Is there any way so i can publish uniquely for that server , i did put some limitation but many features in my app are open , so they can make a disk image from server and use it anywhere else ,
Is there any method to use so my web application check if this server is same server ( by hardware id or anything i don’t have any idea ) then start to work !
I saw many codes but they are win forms for generating unique hid , but how can i connect done it with asp .net
EDIT
Could u take a look at this also ,
i am using system.management class
is this reliable i mean are they unique ?
private string GetUniqueID()
{
string cpuInfo = string.Empty;
ManagementClass mc = new ManagementClass("win32_processor");
ManagementObjectCollection moc = mc.GetInstances();
foreach (ManagementObject mo in moc)
{
if (cpuInfo == "")
{
//Get only the first CPU's ID
cpuInfo = mo.Properties["processorID"].Value.ToString();
break;
}
}
ManagementObject dsk = new ManagementObject(@"win32_logicaldisk.deviceid=""" + "C" + @":""");
dsk.Get();
string volumeSerial = dsk["VolumeSerialNumber"].ToString();
string HardWareUniqueID = volumeSerial + cpuInfo;
return HardWareUniqueID;
}
Appreciate your answers,
Thanks in advance
You hae a few choices…
Lock your web site to the single IP address you install it on. To make your life easier, check for that IP in a common page base class. (Note, you could also write HTTP handlers, but the base-class approach is easier.)

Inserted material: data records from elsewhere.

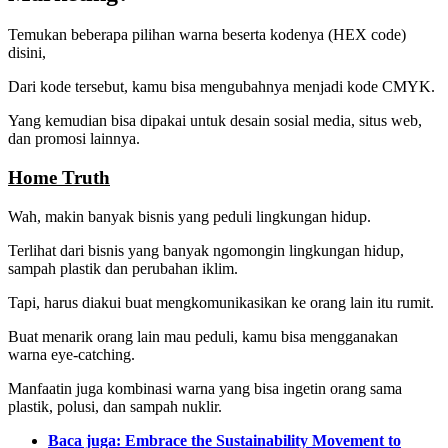
Temukan beberapa pilihan warna beserta kodenya (HEX code)
disini,
Dari kode tersebut, kamu bisa mengubahnya menjadi kode CMYK.
Yang kemudian bisa dipakai untuk desain sosial media, situs web,
dan promosi lainnya.
Home Truth
Wah, makin banyak bisnis yang peduli lingkungan hidup.
Terlihat dari bisnis yang banyak ngomongin lingkungan hidup,
sampah plastik dan perubahan iklim.
Tapi, harus diakui buat mengkomunikasikan ke orang lain itu rumit.
Buat menarik orang lain mau peduli, kamu bisa mengganakan
warna eye-catching.
Manfaatin juga kombinasi warna yang bisa ingetin orang sama
plastik, polusi, dan sampah nuklir.
Baca juga: Embrace the Sustainability Movement to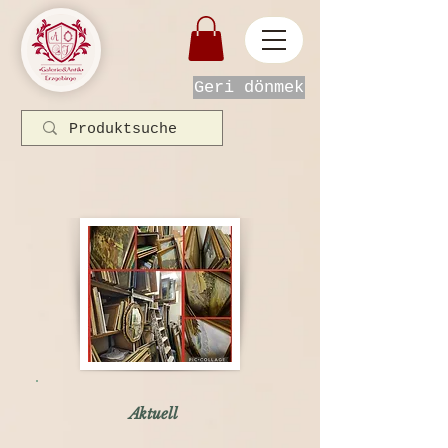
Geri dönmek
Aktuell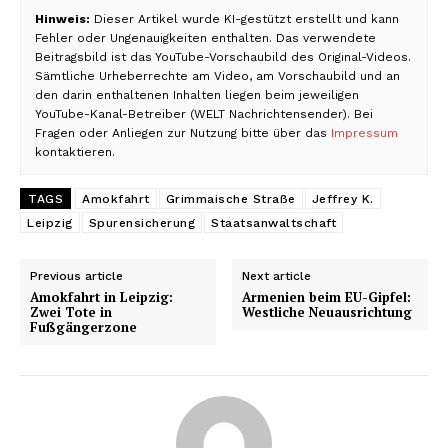
Hinweis:
Dieser Artikel wurde KI-gestützt erstellt und kann
Fehler oder Ungenauigkeiten enthalten. Das verwendete
Beitragsbild ist das YouTube-Vorschaubild des Original-Videos.
Sämtliche Urheberrechte am Video, am Vorschaubild und an
den darin enthaltenen Inhalten liegen beim jeweiligen
YouTube-Kanal-Betreiber (WELT Nachrichtensender). Bei
Fragen oder Anliegen zur Nutzung bitte über das
Impressum
kontaktieren.
TAGS
Amokfahrt
Grimmaische Straße
Jeffrey K.
Leipzig
Spurensicherung
Staatsanwaltschaft
Previous article
Next article
Amokfahrt in Leipzig:
Armenien beim EU-Gipfel:
Zwei Tote in
Westliche Neuausrichtung
Fußgängerzone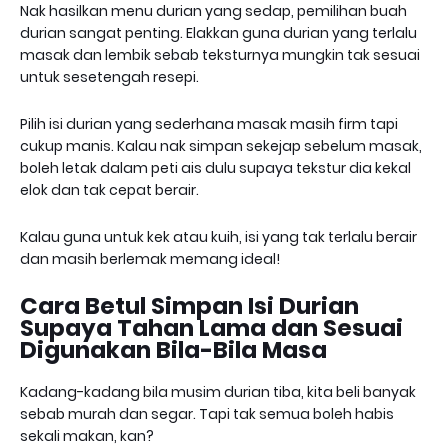
Nak hasilkan menu durian yang sedap, pemilihan buah
durian sangat penting. Elakkan guna durian yang terlalu
masak dan lembik sebab teksturnya mungkin tak sesuai
untuk sesetengah resepi.
Pilih isi durian yang sederhana masak masih firm tapi
cukup manis. Kalau nak simpan sekejap sebelum masak,
boleh letak dalam peti ais dulu supaya tekstur dia kekal
elok dan tak cepat berair.
Kalau guna untuk kek atau kuih, isi yang tak terlalu berair
dan masih berlemak memang ideal!
Cara Betul Simpan Isi Durian
Supaya Tahan Lama dan Sesuai
Digunakan Bila-Bila Masa
Kadang-kadang bila musim durian tiba, kita beli banyak
sebab murah dan segar. Tapi tak semua boleh habis
sekali makan, kan?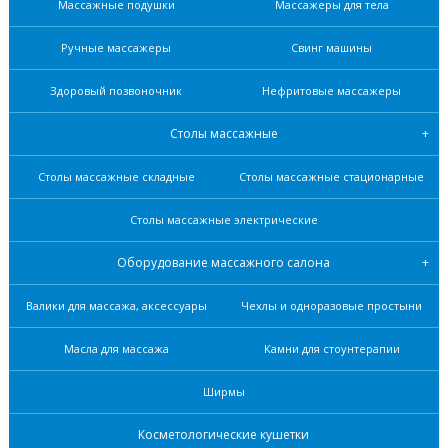
Массажные подушки
Массажеры для тела
Ручные массажеры
Свинг машины
Здоровый позвоночник
Нефритовые масcажеры
Столы массажные
Столы массажные складные
Столы массажные стационарные
Столы массажные электрические
Оборудование массажного салона
Валики для массажа, аксессуары
Чехлы и одноразовые простыни
Масла для массажа
Камни для стоунтерапии
Ширмы
Косметологические кушетки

Put a ‘phone home’ call in the app that checks with your server every time it’s started up. That way you can check if they have moved it or if multiple instances are running.
Use the built-in licensing features of .NET (the same one third-party developers use for controls, etc.)
The easiest… just put in a time-bomb that lets them test it for a few weeks, then automatically blocks access. Be smart though… persist the last-checked time so you can tell if they’ve rolled back their clock trying to get more usage.
Just make sure to distribute a web application, not a web project so you can distribute your code as a compiled bumary rather than having to ship the code-behind files. That will keep prying eyes out, but does make deployment more a pain since you always have to recompile with every change (as opposed to on-demand compiling.)